Prove the following statement using two methods of proof: If $n$ and $m$ are non-zero integers, then $n^2-m^2≠1$.

Question

I have already seen the proof by contradiction for this problem, but I can't figure out any other way to prove it. This was on a test, so far we have only learned direct method of proof, contrapositive method, contradiction method, and briefly cases method (which is just a combination of the others). The book we use also has this statement, but the only proof it provides (which we have to fill in ourselves) is by contradiction. On the board my professor also included the statement If ab=1 and a,b are integers, then a=b=±1. That statement is used in the contradiction method at least, but I don't know what to do for any other method.

Any ideas are appreciated.

Answer 1

You can calculate the difference between two successive squares explicitly, say for $n$ and $n-1$.

What can you say about this difference (for the integers you're interested in)?

What can you then say about the difference if the integers are not successive?

Answer 2

For $n = m$ the statement is obviously true. Now consider $n \neq m$, without loss of generality we can assume that $n > m$. Since every square is a sum of subsequent odd numbers, we have $$ n^2 = \sum_{i=0}^{N} (2i+1) \quad\text{and}\quad m^2 = \sum_{i=0}^{M} (2i+1) $$ for some $N,M\in\mathbb{N}$, $N > M$. Then $$ n^2 - m^2 = \!\sum_{i=M+1}^{N} \!(2i+1), $$ where each of components of the sum is bigger that one.

Answer 3

Note that $n^2-m^2=(n+m)(n-m)$ is the product of two distinct numbers (using $m\neq 0$) and cannot be $1\times 1$ or $-1\times -1$.

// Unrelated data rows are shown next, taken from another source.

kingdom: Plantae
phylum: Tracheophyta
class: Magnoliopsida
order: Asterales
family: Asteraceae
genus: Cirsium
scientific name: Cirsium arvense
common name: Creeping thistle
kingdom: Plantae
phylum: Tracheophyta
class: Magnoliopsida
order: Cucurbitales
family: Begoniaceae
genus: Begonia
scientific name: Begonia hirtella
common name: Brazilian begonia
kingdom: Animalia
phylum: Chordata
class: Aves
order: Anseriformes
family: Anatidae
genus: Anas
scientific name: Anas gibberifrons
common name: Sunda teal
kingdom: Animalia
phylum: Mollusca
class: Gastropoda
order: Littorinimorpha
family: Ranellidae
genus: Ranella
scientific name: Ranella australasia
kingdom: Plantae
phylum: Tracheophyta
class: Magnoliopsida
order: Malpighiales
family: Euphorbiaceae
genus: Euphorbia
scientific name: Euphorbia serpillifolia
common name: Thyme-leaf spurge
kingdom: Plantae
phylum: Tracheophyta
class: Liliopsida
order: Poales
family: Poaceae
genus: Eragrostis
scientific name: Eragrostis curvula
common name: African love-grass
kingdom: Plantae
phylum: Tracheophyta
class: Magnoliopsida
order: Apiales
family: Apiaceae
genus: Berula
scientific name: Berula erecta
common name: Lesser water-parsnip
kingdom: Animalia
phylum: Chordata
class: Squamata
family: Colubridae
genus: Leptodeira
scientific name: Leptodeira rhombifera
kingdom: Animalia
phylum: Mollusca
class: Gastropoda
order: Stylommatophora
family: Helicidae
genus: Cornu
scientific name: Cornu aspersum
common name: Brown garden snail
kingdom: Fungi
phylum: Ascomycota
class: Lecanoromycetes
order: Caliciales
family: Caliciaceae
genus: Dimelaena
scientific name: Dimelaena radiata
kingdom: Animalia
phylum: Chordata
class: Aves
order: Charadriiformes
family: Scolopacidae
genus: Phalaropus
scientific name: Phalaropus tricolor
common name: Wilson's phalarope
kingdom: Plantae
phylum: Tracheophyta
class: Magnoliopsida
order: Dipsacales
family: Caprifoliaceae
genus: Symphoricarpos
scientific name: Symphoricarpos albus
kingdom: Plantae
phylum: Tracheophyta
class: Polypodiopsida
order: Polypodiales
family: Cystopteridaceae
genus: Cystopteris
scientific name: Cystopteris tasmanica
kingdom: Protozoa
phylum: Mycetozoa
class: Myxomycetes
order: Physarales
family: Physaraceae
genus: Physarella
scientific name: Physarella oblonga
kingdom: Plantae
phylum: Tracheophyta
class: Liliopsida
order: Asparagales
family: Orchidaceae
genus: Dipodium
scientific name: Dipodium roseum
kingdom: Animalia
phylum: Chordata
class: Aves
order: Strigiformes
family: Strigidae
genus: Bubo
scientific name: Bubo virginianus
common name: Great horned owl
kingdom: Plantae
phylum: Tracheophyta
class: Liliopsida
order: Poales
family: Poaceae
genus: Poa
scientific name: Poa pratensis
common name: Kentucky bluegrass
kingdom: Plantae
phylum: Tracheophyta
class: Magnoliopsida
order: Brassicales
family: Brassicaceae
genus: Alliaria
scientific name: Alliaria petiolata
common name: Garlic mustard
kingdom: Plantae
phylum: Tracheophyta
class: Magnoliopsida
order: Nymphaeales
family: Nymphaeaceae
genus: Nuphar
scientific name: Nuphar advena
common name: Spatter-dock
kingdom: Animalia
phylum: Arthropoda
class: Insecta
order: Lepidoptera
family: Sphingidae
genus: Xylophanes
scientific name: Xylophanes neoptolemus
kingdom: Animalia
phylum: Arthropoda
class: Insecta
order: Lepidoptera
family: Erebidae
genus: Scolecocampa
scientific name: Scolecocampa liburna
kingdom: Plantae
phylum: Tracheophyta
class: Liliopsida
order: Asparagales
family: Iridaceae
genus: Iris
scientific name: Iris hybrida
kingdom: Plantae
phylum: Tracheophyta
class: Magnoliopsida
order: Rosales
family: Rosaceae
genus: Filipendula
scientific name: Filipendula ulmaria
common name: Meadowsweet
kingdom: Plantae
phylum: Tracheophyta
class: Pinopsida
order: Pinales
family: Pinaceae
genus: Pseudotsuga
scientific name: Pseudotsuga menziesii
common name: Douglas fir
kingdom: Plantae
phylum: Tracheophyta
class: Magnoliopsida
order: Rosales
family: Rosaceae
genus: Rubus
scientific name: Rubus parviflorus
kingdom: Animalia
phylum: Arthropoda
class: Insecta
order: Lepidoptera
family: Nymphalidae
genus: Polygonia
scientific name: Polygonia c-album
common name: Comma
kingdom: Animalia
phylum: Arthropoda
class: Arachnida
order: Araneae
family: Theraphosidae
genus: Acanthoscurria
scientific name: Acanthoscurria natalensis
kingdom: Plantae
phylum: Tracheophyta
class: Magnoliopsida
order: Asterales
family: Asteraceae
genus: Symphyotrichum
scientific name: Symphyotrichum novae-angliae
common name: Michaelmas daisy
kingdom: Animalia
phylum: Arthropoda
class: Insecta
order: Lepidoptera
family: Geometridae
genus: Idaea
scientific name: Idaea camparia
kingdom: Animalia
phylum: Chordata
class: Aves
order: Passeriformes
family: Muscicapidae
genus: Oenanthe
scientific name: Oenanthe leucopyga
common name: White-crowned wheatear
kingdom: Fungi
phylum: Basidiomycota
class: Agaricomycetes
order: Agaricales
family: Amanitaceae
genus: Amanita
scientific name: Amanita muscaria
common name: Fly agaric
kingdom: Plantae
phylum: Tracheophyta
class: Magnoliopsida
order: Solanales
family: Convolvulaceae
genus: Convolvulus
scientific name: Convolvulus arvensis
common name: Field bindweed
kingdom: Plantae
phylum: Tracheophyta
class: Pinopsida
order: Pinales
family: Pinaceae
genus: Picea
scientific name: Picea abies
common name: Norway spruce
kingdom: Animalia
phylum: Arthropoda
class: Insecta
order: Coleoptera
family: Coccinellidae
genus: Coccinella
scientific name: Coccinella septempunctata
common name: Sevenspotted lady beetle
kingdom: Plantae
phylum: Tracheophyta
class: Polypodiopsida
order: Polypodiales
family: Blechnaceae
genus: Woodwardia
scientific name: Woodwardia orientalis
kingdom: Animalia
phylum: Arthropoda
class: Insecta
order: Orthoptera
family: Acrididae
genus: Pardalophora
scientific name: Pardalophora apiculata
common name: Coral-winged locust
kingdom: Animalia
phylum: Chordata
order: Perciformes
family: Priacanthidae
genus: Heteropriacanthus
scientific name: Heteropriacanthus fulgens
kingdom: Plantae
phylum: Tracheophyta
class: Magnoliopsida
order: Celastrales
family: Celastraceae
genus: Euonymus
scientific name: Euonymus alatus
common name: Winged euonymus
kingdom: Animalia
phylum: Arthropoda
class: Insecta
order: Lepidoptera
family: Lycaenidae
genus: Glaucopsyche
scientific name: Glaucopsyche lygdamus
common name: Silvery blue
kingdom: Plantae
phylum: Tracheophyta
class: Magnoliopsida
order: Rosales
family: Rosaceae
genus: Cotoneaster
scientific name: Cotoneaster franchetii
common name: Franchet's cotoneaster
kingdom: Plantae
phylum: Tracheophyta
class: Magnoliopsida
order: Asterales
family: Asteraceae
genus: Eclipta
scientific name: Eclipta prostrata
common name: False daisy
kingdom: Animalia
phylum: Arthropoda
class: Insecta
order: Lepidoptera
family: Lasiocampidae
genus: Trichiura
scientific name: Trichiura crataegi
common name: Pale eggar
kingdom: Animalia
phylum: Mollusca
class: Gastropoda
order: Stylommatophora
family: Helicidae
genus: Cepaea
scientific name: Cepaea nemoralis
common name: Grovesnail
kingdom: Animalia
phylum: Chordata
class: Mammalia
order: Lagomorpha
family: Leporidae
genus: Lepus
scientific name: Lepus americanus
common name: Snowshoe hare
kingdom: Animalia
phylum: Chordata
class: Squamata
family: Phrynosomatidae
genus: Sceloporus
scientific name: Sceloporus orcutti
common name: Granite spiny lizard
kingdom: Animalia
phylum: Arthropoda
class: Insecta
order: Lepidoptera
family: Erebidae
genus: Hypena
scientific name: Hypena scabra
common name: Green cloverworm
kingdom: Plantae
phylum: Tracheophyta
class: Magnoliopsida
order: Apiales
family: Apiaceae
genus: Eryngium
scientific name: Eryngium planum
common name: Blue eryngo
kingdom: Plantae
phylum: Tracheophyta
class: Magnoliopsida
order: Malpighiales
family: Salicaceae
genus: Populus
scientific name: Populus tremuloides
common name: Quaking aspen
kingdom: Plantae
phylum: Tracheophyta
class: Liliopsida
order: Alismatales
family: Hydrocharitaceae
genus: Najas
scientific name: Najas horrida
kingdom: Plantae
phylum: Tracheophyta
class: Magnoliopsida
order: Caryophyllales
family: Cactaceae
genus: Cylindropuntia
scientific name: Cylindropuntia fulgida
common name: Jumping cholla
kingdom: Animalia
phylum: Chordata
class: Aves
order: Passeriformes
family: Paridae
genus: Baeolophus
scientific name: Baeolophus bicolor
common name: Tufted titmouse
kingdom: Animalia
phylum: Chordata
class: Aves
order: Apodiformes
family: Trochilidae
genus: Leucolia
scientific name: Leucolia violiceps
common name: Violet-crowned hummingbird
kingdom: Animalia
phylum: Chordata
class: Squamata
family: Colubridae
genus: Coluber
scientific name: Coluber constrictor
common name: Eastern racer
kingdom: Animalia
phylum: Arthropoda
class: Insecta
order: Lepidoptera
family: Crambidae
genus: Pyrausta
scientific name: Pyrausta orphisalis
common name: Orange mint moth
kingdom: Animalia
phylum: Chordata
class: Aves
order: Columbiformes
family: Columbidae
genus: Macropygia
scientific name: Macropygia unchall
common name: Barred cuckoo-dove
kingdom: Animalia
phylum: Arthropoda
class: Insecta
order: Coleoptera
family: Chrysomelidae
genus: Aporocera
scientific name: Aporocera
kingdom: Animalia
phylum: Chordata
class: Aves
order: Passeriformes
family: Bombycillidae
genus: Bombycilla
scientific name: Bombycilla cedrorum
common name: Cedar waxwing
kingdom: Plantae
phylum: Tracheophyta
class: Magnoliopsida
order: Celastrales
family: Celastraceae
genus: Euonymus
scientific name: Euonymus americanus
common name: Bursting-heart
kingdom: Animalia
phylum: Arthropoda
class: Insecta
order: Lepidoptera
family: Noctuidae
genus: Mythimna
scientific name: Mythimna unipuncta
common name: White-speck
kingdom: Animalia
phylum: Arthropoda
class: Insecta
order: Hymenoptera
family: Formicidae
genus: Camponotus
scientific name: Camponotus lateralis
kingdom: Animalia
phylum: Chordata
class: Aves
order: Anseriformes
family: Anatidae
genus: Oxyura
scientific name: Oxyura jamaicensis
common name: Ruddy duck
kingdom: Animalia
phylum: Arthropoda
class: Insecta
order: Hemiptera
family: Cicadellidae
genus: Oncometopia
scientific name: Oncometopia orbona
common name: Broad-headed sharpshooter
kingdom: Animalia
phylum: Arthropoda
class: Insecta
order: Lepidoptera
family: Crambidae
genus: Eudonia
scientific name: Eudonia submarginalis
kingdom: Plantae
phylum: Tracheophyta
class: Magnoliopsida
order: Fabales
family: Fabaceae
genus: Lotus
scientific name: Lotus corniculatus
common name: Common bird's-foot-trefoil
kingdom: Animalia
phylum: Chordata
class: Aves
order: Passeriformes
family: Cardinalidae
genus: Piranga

You can do this by contradiction. Or you can do it by cases:

Suppose the first factor is $n+m=1$, then the product is $n-m\neq 1$

Suppose the second factor is $n+m=-1$ then the product is $m-n$, but this can only be equal to $1$ if $m=0,n=-1$ and we are given $m\neq 0$

Suppose the first factor is $n+m\neq \pm 1$, then the product is $\neq 1$ since it is a multiple of $r=n+m$ and either $r=0$ (product is zero) or $|r|\gt 1$

Now this may conceal a contradiction (cases often do - in saying "this case doesn't work" you can be saying "this case leads to a contradiction" - and the work behind the case argument may have involved a contradiction). General statements about integers usually depend on induction somewhere in the background as well. So I don't know whether this is the argument you already have, but I offer it as a possible way of using the information you gave.